Work task :: Write down, unchanged, the entries from the first line through the line holding "Customer profiles, data". Include no other line.

Material provided ::

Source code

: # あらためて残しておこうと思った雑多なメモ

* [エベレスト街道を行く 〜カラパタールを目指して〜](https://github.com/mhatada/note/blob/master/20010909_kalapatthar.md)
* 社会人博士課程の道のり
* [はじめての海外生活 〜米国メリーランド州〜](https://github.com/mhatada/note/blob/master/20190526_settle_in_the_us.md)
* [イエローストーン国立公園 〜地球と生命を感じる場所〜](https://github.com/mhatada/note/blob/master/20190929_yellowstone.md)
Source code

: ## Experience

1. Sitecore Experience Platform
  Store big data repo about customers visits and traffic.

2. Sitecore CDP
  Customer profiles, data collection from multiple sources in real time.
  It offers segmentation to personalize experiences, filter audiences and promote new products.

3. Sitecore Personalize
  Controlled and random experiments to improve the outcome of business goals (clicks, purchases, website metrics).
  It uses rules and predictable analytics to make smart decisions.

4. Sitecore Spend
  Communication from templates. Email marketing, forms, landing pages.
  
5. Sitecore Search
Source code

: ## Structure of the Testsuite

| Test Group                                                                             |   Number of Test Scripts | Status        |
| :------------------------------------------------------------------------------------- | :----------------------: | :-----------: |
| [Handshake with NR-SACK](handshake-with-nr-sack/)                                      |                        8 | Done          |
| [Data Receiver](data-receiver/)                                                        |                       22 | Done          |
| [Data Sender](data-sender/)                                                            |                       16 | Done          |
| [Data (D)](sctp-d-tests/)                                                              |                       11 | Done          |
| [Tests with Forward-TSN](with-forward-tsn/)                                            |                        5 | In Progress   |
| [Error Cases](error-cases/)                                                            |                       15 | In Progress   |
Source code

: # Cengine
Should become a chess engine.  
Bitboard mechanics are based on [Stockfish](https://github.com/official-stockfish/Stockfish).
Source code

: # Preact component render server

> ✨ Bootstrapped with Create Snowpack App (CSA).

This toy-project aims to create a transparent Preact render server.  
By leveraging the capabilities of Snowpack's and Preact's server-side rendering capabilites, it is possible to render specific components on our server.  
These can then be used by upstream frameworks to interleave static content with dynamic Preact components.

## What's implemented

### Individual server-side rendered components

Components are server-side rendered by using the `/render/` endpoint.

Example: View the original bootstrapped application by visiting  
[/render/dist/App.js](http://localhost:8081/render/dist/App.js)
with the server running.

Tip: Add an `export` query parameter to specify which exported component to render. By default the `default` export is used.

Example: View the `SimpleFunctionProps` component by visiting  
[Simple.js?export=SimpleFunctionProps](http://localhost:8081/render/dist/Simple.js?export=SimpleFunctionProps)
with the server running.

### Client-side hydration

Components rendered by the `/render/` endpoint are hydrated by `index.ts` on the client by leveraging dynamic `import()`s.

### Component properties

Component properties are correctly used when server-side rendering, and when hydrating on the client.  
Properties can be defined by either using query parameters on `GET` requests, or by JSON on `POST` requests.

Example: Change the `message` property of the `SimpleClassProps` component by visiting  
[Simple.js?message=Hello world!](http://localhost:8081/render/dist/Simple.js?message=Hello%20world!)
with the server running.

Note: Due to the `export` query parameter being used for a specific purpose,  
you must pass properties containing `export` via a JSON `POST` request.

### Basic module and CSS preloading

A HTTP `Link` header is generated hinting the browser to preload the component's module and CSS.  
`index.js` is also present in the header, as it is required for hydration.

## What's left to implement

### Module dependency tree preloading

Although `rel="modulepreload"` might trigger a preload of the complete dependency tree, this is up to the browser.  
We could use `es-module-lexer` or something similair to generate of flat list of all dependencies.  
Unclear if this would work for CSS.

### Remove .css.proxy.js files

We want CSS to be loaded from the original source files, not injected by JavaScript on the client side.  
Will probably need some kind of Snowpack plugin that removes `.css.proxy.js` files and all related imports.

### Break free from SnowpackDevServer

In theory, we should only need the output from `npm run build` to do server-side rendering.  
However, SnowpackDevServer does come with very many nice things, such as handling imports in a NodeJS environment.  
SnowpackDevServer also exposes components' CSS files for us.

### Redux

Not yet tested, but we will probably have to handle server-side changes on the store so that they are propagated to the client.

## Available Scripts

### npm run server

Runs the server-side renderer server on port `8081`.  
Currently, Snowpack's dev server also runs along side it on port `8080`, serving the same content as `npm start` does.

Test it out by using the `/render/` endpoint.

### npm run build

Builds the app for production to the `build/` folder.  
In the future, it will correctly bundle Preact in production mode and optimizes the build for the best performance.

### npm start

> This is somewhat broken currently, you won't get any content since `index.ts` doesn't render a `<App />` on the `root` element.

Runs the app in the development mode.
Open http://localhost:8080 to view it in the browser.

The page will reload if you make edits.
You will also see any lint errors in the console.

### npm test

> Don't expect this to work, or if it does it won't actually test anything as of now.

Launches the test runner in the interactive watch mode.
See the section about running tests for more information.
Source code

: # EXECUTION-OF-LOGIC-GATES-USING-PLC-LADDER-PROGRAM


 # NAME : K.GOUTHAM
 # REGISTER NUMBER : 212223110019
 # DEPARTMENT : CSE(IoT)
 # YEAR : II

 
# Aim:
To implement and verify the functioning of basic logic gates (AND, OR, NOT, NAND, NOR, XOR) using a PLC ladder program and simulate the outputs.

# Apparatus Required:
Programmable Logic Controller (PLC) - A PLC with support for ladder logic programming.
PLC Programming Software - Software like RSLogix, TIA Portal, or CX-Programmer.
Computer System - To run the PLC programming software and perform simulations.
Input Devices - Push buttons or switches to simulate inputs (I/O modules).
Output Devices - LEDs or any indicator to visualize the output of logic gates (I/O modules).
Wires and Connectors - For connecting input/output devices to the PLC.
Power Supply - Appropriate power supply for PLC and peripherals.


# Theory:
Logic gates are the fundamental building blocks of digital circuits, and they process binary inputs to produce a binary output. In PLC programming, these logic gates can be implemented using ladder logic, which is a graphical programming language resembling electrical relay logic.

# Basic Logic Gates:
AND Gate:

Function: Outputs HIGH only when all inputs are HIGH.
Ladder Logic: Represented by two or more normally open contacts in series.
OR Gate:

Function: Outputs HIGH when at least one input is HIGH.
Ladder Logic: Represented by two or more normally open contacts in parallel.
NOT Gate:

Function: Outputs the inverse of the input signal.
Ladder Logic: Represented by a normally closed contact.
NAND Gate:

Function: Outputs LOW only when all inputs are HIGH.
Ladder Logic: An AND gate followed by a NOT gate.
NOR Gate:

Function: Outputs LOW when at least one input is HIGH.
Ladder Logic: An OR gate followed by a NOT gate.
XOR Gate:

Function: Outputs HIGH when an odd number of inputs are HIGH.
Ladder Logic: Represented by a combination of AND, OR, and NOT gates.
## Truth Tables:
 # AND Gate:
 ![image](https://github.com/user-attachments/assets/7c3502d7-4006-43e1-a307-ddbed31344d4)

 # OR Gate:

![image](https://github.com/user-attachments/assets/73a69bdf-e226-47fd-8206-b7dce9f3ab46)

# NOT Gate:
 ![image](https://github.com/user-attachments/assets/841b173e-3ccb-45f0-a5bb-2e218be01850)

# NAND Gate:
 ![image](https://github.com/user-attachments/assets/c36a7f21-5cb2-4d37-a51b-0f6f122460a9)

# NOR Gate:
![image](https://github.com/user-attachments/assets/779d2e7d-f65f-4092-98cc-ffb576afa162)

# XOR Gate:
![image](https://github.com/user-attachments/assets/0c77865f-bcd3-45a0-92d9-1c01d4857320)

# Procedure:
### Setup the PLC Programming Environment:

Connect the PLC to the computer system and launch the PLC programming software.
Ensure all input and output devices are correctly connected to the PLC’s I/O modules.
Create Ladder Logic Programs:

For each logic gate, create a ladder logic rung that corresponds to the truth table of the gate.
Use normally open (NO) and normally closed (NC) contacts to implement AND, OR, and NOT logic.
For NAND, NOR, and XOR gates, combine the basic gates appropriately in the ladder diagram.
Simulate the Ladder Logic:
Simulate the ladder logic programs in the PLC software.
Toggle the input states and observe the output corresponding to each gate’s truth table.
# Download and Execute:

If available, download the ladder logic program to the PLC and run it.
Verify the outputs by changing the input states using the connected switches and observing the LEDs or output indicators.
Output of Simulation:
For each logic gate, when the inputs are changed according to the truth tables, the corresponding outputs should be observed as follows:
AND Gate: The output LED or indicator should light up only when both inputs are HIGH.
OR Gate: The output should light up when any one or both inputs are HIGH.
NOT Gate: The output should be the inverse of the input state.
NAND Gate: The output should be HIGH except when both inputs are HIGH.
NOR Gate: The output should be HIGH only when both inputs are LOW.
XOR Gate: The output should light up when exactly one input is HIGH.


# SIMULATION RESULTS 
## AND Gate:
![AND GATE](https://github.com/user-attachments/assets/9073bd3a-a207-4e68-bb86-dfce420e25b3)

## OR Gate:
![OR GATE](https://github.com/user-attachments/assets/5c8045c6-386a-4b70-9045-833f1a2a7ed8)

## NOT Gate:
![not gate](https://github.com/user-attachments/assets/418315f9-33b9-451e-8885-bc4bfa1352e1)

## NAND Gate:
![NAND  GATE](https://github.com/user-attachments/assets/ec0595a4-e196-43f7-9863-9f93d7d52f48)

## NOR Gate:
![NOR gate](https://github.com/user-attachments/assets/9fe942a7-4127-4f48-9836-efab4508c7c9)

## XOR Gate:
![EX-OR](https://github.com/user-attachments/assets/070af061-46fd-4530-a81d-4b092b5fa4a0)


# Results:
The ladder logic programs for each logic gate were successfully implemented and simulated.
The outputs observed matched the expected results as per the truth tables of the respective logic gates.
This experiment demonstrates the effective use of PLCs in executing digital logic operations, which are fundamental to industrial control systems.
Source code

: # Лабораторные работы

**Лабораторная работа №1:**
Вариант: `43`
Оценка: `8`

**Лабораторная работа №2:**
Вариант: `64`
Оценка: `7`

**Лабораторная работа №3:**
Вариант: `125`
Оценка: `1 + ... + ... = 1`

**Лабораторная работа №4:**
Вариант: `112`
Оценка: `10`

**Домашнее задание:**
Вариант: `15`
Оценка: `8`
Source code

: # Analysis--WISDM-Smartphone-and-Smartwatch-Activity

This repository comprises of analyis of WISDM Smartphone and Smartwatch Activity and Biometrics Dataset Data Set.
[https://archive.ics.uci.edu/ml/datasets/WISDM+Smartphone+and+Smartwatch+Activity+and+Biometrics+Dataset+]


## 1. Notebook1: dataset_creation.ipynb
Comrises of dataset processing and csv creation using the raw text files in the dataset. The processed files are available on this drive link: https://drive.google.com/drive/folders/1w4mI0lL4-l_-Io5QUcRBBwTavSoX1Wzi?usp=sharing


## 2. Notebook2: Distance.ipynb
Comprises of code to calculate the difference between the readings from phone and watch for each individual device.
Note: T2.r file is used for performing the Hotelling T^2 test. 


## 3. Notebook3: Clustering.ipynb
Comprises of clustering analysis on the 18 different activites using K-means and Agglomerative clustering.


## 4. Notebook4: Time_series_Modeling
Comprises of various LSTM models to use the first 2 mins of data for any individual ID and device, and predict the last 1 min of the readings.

Reply to the exercise ::
Source code

: # あらためて残しておこうと思った雑多なメモ

* [エベレスト街道を行く 〜カラパタールを目指して〜](https://github.com/mhatada/note/blob/master/20010909_kalapatthar.md)
* 社会人博士課程の道のり
* [はじめての海外生活 〜米国メリーランド州〜](https://github.com/mhatada/note/blob/master/20190526_settle_in_the_us.md)
* [イエローストーン国立公園 〜地球と生命を感じる場所〜](https://github.com/mhatada/note/blob/master/20190929_yellowstone.md)
Source code

: ## Experience

1. Sitecore Experience Platform
  Store big data repo about customers visits and traffic.

2. Sitecore CDP
  Customer profiles, data collection from multiple sources in real time.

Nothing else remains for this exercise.